Storm Shadow, le mercenaire : Le personnage préféré des fans. Son arrivée dans la série de comics a créé un numéro mémorable, dépourvu de dialogues, mais puissant dans sa mise en scène. Ancien frère d’armes de Snake Eyes, il est sans cesse tiraillé entre les deux clans.

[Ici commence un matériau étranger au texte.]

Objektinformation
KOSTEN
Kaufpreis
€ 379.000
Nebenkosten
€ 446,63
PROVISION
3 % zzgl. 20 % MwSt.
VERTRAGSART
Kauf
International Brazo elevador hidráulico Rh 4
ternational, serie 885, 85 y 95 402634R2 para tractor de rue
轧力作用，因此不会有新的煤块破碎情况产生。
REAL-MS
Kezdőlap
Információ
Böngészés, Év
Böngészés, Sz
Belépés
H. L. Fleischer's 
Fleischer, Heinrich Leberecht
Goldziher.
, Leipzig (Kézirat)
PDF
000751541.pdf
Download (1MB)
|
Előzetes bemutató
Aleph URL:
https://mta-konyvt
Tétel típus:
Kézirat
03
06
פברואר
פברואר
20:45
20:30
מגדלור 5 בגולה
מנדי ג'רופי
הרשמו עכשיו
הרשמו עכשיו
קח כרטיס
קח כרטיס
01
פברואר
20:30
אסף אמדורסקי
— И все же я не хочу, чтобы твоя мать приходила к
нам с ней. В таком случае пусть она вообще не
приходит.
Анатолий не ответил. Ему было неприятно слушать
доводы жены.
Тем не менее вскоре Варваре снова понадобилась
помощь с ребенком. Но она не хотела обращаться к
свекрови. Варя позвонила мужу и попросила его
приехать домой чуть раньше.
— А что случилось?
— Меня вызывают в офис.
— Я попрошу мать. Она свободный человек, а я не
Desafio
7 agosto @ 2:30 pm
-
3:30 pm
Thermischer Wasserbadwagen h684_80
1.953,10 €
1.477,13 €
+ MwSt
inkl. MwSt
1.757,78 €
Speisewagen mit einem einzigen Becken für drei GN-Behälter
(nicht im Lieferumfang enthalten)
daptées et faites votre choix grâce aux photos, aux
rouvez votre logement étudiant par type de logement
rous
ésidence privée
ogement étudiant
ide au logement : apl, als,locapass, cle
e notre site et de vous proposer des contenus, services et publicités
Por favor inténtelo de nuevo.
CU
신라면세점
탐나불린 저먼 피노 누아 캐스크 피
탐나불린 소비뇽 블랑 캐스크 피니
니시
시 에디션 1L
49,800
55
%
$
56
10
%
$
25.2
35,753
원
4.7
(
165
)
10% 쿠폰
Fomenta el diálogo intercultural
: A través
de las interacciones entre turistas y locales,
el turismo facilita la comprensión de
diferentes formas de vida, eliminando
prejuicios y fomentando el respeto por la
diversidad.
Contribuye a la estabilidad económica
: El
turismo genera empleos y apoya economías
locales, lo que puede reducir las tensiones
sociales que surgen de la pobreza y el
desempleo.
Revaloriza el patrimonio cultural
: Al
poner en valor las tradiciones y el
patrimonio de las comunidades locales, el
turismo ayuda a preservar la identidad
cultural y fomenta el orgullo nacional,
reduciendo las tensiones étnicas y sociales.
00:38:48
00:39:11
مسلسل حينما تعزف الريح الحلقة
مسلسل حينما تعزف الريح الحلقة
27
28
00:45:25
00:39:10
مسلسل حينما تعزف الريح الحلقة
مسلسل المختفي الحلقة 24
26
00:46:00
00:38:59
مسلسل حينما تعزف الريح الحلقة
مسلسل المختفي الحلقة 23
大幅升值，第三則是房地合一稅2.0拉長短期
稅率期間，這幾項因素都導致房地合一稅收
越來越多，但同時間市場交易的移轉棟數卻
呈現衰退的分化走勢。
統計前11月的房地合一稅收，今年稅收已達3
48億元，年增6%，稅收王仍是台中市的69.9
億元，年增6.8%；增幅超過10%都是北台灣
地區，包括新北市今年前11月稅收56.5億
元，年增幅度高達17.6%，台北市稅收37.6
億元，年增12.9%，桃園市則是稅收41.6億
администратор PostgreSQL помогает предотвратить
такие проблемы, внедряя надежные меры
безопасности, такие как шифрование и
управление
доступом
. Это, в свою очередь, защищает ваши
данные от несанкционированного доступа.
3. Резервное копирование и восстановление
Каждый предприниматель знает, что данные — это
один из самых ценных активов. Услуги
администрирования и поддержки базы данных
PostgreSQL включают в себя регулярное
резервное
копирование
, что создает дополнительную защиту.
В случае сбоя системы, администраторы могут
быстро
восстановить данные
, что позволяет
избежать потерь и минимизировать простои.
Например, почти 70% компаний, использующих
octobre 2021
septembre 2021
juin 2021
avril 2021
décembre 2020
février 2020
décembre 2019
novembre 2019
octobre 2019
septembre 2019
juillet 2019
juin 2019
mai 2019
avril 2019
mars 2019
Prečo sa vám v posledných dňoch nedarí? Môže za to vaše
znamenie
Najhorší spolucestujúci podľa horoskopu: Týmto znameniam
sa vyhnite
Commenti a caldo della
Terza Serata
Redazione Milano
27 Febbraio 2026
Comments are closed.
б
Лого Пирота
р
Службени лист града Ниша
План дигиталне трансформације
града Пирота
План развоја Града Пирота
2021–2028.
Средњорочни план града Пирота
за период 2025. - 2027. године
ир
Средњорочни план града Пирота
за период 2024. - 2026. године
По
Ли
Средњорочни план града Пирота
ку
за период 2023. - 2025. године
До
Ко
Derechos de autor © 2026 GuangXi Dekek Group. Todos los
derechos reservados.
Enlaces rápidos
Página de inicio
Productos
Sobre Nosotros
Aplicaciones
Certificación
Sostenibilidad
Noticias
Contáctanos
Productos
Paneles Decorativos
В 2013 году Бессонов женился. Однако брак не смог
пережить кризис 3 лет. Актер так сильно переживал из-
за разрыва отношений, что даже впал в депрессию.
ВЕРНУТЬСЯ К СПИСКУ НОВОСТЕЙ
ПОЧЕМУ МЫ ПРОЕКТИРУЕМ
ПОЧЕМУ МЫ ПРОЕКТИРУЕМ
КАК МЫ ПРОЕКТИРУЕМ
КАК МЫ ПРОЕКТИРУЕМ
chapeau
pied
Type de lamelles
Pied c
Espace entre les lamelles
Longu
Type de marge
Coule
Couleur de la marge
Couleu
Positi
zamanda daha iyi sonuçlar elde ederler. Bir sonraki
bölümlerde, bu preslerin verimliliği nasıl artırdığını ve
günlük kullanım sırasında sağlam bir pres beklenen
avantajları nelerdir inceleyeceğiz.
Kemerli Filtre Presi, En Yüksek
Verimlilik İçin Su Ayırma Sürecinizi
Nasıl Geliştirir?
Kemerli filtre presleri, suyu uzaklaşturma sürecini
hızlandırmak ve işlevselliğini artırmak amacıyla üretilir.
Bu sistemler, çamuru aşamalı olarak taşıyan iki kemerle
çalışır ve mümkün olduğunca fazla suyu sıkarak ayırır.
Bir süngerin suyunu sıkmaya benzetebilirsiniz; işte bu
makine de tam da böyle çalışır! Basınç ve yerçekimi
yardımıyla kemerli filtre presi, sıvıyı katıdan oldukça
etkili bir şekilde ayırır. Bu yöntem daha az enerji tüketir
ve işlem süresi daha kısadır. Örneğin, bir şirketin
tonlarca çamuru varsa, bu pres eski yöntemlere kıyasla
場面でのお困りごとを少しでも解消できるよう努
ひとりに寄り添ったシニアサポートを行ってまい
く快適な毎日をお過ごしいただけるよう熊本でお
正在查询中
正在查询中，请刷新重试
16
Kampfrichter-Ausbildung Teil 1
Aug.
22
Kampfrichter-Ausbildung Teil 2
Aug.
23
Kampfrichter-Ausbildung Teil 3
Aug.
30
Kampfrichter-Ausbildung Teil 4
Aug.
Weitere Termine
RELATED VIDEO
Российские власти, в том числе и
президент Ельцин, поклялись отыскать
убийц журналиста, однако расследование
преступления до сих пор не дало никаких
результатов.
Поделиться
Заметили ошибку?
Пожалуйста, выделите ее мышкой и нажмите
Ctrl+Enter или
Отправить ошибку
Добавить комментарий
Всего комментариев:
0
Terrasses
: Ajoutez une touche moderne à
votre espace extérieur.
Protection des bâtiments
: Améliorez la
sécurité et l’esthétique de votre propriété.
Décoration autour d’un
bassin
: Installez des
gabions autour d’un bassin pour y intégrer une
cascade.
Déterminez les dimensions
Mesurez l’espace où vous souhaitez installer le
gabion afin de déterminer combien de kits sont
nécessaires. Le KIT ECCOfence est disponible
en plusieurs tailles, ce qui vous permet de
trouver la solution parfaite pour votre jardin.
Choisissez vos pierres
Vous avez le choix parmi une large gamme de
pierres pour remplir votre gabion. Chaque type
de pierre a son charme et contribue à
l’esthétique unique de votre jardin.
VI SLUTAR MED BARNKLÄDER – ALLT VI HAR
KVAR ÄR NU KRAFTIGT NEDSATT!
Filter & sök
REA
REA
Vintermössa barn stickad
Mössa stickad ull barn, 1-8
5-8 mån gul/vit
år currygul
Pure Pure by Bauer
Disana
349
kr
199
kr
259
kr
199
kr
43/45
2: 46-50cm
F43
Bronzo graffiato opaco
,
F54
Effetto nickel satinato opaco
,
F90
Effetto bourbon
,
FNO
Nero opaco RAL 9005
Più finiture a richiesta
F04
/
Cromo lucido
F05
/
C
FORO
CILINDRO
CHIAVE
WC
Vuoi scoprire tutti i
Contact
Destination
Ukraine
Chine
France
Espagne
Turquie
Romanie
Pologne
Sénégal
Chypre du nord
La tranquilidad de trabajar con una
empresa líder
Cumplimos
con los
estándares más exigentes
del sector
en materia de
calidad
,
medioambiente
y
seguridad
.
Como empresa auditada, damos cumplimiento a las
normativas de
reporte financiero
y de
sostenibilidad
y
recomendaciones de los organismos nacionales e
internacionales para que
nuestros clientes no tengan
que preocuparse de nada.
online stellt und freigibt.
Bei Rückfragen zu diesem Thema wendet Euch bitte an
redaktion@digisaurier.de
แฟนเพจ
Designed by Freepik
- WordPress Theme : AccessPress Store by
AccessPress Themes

Dans le civil : le bad boy classe Lee Byung-Hun du Bon, La Brute et le Cinglé s’est déjà importé aux Etats Unis et amène son savoir-faire en matière d’arts martiaux. Avec pour partenaire Ray Park, les séquences de duels de sabres sont assurées.

 


 

 

  

 

Les copains de Stephen Sommers : le réalisateur a ses supporters et ses fidèles. Les anciens héros de la Momie feront quelques apparitions. On pourra apercevoir Brendan Fraser lors d’une séquence dans un camp et Arnold Vosloo sera Zartan, un expert en déguisements pour Destro.

 



 

  

 

Bien sûr ce film servira à créer une autre ligne de jouets et montre que les américains ne peuvent s’empêcher de jouer aux gendarmes du monde (une partie des scènes se passe à Paris, on va rigoler). Mais le côté superhéros devrait effacer le premier rôle des GI de combattre le terrorisme et mettre plus en avant leur mythologie oubliée pour assurer un honnête divertissement sans ambiguïté.